Association Bundle Identification
Wenxue Huang (Generation5 Mathematical Technologies, Inc., Canada), Milorad Krneta (Generation5 Mathematical Technologies, Inc., Canada), Limin Lin (Generation5 Mathematical Technologies, Inc., Canada) and Jianhong Wu (Mathematics and Statistics Department, York University, Toronto, Canada)
Copyright: © 2009
An association pattern describes how a group of items (for example, retail products) are statistically associated together, and a meaningful association pattern identifies ‘interesting’ knowledge from data. A wellestablished association pattern is the association rule (Agrawal, Imielinski & Swami, 1993), which describes how two sets of items are associated with each other. For example, an association rule A-->B tells that ‘if customers buy the set of product A, they would also buy the set of product B with probability greater than or equal to c’. Association rules have been widely accepted for their simplicity and comprehensibility in problem statement, and subsequent modifications have also been made in order to produce more interesting knowledge, see (Brin, Motani, Ullman and Tsur, 1997; Aggarwal and Yu, 1998; Liu, Hsu and Ma, 1999; Bruzzese and Davino, 2001; Barber and Hamilton, 2003; Scheffer, 2005; Li, 2006). A relevant concept is the rule interest and excellent discussion can be found in (Shapiro 1991; Tan, Kumar and Srivastava, 2004). Huang et al. recently developed association bundles as a new pattern for association analysis (Huang, Krneta, Lin and Wu, 2006). Rather than replacing the association rule, the association bundle provides a distinctive pattern that can present meaningful knowledge not explored by association rules or any of its modifications.

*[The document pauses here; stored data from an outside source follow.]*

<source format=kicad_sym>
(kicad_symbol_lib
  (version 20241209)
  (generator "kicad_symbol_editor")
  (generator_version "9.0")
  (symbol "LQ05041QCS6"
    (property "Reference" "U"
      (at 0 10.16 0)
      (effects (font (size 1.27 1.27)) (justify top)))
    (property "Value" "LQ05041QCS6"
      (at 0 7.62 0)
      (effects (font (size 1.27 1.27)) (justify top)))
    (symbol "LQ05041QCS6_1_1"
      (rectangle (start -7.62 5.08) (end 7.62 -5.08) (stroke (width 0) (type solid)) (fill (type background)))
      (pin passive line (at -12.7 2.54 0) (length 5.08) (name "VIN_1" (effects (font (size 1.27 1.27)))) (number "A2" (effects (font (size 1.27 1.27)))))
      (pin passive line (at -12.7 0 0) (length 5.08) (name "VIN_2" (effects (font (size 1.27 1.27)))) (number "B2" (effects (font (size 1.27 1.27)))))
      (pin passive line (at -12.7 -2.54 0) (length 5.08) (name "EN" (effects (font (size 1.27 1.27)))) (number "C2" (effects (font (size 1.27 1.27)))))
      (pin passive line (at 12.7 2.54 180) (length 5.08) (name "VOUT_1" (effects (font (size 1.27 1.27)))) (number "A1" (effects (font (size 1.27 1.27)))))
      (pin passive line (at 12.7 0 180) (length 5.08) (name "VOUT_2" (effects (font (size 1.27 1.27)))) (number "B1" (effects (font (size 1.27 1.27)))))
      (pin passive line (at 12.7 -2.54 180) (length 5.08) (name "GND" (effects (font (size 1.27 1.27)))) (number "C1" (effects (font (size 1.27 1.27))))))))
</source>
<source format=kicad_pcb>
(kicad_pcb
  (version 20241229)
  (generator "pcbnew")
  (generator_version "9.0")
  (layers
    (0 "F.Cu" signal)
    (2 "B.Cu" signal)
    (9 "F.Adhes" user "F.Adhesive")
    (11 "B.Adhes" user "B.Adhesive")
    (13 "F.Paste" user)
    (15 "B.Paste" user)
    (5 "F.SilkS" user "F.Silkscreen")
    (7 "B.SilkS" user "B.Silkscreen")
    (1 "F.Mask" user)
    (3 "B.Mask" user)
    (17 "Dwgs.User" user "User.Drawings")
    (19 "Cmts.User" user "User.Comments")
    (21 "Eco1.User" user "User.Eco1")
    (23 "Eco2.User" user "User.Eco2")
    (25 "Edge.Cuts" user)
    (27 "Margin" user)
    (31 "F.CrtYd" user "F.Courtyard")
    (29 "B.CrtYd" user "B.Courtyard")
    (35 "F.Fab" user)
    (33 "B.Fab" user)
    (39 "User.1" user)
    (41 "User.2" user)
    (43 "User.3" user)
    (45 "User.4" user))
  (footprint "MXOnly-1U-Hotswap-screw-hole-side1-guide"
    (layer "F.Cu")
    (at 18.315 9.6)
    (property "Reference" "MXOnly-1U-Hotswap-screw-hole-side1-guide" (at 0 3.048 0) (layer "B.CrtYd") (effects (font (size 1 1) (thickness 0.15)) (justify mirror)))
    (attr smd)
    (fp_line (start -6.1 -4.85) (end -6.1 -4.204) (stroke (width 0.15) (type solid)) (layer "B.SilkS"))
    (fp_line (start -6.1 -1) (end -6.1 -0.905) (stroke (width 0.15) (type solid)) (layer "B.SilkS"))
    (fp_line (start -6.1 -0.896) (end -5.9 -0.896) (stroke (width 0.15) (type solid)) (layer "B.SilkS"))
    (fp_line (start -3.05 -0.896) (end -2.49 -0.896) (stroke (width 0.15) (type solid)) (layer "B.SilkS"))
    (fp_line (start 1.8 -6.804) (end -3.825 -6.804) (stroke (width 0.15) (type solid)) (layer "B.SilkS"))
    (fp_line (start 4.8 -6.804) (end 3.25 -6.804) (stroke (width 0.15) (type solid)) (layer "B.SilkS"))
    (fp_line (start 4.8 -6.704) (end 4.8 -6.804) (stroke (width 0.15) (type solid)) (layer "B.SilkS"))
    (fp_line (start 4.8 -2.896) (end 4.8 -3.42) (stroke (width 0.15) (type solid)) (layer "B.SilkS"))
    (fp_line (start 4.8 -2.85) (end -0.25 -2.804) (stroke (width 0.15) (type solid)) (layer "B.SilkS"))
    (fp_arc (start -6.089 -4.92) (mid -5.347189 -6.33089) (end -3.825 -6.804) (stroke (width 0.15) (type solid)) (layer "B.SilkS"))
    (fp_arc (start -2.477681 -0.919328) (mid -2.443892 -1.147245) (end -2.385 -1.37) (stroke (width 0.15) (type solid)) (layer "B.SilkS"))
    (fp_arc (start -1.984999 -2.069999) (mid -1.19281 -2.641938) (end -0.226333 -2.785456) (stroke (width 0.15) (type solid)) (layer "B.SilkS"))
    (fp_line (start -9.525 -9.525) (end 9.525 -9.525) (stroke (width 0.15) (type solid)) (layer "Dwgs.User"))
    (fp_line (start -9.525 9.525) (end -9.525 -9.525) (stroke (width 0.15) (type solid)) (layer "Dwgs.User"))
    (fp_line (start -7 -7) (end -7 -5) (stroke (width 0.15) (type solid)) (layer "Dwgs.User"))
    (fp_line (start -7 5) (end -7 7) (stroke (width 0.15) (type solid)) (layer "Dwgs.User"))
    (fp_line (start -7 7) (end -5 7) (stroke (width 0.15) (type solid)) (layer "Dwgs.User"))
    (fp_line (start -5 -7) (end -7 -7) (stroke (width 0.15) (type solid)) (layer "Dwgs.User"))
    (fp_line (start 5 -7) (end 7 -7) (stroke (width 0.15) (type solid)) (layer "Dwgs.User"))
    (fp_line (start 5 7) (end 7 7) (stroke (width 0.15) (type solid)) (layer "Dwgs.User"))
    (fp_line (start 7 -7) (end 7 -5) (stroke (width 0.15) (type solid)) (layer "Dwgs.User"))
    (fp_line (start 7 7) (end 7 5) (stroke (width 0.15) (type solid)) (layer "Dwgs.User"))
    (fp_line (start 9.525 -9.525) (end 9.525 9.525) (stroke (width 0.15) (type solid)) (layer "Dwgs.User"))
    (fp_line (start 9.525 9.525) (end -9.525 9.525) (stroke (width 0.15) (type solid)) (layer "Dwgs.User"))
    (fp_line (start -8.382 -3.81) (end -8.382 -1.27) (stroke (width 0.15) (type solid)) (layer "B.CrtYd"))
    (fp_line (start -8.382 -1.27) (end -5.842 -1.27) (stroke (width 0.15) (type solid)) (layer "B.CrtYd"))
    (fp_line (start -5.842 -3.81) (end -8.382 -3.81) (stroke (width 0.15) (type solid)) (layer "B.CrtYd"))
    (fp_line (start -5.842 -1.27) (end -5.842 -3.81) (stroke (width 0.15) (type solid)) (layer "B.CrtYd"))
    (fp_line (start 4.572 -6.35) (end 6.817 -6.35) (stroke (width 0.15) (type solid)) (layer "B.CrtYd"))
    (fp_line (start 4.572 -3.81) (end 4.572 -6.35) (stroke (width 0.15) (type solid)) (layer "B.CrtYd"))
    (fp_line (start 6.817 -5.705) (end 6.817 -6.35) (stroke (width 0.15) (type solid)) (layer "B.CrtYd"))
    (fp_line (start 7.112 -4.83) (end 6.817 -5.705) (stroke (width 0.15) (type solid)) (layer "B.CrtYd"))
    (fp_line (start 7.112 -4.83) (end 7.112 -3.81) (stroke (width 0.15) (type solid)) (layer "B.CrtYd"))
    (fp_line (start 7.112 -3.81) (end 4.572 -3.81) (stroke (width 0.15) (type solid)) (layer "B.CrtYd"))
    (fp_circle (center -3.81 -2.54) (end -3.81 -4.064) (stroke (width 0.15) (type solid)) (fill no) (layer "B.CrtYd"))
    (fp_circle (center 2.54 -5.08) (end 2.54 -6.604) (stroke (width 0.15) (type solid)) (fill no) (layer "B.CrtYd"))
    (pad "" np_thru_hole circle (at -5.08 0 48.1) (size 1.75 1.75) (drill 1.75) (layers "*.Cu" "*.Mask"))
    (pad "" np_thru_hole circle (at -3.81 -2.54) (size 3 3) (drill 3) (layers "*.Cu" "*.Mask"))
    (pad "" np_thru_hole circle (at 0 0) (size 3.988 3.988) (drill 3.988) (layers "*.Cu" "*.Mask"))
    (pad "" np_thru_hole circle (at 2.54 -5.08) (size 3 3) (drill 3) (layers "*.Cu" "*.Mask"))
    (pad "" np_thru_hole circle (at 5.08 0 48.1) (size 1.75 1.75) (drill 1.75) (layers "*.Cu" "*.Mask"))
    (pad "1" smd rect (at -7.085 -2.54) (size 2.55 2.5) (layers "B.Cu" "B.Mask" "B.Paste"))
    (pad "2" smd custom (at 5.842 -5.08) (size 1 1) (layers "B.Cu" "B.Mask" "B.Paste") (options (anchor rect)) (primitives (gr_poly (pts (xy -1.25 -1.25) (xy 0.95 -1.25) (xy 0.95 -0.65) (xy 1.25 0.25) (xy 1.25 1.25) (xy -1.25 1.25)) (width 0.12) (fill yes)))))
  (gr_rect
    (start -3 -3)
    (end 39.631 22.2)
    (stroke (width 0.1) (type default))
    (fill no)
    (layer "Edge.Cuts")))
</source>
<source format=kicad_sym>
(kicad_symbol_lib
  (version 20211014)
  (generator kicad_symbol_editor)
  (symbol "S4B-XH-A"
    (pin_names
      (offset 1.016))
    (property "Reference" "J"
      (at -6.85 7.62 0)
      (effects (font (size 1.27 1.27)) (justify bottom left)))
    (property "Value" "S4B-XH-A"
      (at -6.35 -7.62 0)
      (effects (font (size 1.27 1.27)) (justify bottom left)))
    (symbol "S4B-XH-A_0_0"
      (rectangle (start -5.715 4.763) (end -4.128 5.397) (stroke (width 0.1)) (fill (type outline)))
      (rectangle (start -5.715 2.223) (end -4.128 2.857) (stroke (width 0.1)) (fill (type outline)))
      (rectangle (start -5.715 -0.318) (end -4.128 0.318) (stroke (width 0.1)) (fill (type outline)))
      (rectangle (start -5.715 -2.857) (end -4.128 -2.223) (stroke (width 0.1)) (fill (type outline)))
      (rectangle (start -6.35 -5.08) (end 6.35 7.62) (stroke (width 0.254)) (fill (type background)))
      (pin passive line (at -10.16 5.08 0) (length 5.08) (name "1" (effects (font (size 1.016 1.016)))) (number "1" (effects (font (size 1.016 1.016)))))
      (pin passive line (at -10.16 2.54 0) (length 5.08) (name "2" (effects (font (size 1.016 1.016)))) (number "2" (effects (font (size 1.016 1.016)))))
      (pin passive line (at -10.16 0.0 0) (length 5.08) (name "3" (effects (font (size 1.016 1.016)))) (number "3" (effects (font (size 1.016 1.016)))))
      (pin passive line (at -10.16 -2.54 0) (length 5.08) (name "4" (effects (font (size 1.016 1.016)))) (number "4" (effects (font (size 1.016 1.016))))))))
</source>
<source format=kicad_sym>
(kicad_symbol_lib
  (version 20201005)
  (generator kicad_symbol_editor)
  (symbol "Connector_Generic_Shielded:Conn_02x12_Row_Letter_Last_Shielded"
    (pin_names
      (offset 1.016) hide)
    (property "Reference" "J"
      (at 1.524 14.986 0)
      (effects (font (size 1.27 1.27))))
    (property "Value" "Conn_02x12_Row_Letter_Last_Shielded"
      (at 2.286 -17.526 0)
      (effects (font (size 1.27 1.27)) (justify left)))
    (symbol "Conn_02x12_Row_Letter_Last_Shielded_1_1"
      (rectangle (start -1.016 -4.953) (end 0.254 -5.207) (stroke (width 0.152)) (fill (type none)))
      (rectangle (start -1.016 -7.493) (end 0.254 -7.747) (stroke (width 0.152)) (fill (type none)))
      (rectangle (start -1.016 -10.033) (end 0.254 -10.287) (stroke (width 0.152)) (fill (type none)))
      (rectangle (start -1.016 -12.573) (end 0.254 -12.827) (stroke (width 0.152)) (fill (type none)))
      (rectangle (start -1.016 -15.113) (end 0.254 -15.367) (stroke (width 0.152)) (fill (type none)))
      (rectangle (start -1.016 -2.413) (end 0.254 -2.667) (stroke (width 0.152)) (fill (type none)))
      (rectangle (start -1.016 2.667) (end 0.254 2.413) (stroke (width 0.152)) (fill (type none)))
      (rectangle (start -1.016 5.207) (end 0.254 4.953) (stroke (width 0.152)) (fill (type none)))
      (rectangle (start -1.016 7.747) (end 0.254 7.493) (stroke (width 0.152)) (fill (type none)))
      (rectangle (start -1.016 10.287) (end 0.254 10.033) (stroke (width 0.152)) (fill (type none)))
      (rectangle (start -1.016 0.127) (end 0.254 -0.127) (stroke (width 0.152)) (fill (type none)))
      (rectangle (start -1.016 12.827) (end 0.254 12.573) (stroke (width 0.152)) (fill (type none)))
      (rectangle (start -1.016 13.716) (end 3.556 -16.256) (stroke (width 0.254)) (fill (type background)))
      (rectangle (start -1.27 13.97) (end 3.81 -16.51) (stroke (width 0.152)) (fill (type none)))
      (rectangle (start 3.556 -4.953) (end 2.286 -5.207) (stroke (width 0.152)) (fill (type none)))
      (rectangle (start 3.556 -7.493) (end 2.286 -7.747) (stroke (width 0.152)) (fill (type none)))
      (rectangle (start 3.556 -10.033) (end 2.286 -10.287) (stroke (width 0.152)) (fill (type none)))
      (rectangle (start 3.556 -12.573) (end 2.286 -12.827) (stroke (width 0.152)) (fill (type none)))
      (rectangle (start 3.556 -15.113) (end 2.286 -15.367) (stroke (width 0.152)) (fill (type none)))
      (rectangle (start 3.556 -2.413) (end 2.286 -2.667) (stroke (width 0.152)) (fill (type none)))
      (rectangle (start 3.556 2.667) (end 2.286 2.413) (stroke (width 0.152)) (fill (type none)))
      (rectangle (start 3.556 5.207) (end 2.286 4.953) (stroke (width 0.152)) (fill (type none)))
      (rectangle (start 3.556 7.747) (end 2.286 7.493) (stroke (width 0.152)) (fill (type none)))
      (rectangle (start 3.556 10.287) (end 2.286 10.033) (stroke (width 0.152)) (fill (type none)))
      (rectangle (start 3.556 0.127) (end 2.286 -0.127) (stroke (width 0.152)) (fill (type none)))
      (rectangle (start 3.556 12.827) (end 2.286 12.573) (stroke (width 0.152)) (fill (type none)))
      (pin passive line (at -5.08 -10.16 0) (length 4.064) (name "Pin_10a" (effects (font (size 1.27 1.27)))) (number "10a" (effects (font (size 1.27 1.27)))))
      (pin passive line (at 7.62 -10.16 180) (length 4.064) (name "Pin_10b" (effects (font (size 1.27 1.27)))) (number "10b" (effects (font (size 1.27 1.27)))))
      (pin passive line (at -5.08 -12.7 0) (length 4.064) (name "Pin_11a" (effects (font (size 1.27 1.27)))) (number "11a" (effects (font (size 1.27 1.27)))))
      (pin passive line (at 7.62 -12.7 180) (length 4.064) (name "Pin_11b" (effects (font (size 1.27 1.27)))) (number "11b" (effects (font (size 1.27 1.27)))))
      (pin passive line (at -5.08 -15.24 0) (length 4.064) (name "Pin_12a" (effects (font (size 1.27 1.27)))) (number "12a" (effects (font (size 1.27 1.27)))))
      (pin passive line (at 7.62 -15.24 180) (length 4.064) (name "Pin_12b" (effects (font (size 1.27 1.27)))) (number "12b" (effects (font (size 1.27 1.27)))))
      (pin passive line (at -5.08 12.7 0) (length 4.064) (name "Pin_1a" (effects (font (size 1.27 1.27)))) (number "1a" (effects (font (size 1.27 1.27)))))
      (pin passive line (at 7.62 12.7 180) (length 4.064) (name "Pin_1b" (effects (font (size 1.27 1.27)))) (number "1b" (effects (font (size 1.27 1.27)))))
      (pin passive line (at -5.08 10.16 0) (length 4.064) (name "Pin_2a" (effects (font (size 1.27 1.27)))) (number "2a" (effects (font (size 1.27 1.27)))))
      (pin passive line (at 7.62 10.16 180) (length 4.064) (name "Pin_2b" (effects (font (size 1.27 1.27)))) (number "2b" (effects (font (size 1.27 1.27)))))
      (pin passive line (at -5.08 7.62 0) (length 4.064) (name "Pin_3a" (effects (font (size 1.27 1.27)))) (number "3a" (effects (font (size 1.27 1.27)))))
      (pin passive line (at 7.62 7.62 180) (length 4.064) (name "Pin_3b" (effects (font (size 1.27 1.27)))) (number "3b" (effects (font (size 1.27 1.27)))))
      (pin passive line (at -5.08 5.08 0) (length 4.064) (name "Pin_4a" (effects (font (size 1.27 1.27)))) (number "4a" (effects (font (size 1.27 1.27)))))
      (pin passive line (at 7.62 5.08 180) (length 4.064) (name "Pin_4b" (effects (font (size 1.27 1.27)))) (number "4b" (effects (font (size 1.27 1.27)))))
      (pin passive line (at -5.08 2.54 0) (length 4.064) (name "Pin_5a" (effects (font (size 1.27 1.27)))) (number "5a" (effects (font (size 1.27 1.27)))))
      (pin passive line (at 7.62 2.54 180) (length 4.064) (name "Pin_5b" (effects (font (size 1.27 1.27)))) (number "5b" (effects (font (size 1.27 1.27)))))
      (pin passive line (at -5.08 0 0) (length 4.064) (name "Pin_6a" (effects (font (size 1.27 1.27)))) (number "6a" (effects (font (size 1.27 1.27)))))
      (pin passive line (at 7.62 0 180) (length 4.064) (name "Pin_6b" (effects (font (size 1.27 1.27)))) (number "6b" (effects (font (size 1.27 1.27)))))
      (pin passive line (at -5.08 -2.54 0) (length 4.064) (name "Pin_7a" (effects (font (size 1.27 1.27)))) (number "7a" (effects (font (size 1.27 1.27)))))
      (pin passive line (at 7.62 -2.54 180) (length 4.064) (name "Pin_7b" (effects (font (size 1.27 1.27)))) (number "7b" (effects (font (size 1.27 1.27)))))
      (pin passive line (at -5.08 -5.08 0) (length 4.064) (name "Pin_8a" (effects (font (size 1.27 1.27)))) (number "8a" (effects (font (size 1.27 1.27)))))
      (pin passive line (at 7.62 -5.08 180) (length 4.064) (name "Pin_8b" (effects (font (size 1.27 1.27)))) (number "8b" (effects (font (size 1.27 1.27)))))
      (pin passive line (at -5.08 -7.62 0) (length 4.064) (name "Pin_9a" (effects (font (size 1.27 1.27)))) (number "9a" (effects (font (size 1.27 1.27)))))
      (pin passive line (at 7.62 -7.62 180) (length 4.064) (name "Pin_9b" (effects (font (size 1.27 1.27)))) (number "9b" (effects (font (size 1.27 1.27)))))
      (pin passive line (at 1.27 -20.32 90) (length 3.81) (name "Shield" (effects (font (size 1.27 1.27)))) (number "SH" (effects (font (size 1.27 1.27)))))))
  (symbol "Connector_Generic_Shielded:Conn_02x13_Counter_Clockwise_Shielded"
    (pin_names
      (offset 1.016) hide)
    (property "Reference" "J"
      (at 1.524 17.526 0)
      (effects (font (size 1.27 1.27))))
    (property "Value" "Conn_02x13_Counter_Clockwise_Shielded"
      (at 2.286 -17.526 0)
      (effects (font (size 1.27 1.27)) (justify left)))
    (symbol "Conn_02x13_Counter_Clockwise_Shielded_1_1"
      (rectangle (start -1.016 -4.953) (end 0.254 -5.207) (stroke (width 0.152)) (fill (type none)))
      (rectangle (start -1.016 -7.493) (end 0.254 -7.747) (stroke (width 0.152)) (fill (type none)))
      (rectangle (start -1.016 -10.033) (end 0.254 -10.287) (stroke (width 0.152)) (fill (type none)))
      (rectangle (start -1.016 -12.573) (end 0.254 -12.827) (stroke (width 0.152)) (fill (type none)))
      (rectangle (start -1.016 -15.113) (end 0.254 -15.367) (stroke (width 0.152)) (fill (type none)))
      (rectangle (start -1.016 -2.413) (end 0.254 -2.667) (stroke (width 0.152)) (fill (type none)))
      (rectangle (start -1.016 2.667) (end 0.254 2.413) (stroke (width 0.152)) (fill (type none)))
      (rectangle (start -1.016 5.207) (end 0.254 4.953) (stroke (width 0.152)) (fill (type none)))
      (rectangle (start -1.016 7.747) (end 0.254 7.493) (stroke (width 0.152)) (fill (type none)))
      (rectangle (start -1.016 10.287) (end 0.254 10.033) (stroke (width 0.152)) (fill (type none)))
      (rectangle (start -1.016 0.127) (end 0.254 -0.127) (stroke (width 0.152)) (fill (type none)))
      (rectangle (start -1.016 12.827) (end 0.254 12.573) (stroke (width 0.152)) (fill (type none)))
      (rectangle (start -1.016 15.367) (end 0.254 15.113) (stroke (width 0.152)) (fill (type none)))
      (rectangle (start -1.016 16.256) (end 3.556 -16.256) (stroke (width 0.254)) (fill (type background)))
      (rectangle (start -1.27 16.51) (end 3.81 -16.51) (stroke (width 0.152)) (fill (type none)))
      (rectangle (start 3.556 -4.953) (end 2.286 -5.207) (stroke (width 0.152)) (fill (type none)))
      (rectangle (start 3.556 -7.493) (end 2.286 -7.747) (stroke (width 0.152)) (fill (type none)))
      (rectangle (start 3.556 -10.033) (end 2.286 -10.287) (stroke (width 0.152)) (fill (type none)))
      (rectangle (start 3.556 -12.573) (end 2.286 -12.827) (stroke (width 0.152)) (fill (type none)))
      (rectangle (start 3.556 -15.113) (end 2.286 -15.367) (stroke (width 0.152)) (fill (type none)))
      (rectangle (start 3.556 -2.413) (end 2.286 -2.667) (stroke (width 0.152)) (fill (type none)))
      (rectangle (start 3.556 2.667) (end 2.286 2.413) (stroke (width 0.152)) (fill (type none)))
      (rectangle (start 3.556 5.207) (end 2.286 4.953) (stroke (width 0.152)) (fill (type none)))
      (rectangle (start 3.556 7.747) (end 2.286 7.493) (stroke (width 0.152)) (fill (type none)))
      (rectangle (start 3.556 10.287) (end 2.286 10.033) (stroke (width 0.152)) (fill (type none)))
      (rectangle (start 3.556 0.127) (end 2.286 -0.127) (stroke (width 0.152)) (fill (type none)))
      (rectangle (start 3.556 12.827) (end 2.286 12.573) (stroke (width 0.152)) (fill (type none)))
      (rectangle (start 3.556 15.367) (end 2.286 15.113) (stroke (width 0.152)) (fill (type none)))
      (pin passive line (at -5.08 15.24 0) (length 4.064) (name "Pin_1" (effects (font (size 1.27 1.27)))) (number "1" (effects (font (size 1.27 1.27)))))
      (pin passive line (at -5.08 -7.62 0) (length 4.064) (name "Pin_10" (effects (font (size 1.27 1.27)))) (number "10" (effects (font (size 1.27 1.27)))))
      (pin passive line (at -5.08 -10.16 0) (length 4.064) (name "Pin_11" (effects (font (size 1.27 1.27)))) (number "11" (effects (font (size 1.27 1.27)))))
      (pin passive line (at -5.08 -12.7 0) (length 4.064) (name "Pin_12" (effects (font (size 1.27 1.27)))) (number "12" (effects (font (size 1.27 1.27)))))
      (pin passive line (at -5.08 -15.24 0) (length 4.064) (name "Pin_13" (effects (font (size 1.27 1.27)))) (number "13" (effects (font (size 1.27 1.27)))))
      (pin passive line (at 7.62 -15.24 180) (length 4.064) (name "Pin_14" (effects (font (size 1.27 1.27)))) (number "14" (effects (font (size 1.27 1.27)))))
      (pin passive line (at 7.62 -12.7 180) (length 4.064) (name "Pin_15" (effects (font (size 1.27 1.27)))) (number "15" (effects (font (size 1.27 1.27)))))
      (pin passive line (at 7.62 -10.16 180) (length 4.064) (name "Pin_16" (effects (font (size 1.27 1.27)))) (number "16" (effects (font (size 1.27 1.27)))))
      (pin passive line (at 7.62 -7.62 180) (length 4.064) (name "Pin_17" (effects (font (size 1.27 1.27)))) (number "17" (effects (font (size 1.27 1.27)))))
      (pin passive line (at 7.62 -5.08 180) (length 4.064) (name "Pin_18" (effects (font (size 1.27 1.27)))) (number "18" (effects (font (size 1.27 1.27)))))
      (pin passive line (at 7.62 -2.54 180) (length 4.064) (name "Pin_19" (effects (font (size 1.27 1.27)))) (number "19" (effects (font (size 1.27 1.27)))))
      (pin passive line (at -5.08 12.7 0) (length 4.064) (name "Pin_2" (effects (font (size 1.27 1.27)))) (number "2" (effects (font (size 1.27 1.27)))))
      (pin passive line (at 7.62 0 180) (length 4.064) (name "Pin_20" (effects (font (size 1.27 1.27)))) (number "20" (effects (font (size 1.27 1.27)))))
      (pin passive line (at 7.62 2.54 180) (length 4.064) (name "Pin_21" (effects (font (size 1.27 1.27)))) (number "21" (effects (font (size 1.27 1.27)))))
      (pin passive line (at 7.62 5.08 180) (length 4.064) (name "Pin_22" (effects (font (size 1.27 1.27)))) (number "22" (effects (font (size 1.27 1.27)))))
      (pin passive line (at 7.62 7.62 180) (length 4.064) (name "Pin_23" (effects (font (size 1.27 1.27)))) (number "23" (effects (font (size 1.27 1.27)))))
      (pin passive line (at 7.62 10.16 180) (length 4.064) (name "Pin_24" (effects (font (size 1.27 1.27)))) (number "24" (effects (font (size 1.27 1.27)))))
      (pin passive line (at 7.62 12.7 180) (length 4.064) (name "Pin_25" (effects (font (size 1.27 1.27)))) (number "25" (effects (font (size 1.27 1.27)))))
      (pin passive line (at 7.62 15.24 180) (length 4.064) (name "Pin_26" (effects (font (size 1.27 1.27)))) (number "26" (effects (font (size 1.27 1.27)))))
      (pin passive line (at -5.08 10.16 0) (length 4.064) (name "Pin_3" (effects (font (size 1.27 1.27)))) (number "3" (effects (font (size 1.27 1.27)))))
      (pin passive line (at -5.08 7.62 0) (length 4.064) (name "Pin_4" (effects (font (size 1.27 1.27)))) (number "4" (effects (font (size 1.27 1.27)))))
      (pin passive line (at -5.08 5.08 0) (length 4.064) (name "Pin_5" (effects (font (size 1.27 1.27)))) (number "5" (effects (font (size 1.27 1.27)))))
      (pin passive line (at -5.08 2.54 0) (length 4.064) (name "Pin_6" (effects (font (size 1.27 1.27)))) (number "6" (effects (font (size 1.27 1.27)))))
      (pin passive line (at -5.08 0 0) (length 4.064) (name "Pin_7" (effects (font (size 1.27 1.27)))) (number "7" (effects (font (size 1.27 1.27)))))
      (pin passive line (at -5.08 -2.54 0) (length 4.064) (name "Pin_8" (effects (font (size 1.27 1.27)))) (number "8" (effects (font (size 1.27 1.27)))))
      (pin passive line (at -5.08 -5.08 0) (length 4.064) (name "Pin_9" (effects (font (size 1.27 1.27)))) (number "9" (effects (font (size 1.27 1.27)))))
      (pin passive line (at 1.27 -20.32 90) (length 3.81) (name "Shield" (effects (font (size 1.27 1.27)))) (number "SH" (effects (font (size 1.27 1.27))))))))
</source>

Association bundles are important to the field of Association Discovery. The following comparison between association bundles and association rules support this argument. This comparison is made with focus on the association structure.
An association structure describes the structural features of an association pattern. It tells how many association relationships are presented by the pattern, and whether these relationships are asymmetric or symmetric, between-set or between-item. For example, an association rule contains one association relationship, and this relationship exists between two sets of item, and it is asymmetric from the rule antecedent to the rule consequent. However, the asymmetric between-set association structure limits the application of association rules in two ways. Firstly, when reasoning based on an association rule, the items in the rule antecedent (or consequent) must be treated as whole -a combined item, not as individual items. One can not reason based on an association rule that a certain individual antecedent item, as one of the many items in rule antecedent, is associated with any or all of the consequent items. Secondly, one must be careful that this association between the rule antecedent and the rule consequent is asymmetric. If the occurrence of the entire set of antecedent items is not deterministically given, for example, the only given information is that a customer has chosen the consequent items, not the antecedent items, it is highly probably that she/he does not chose any of the antecedent items. Therefore, for applications where between-item symmetric associations are required, for example, cross selling a group of items by discounting on one of them, association rules cannot be applied.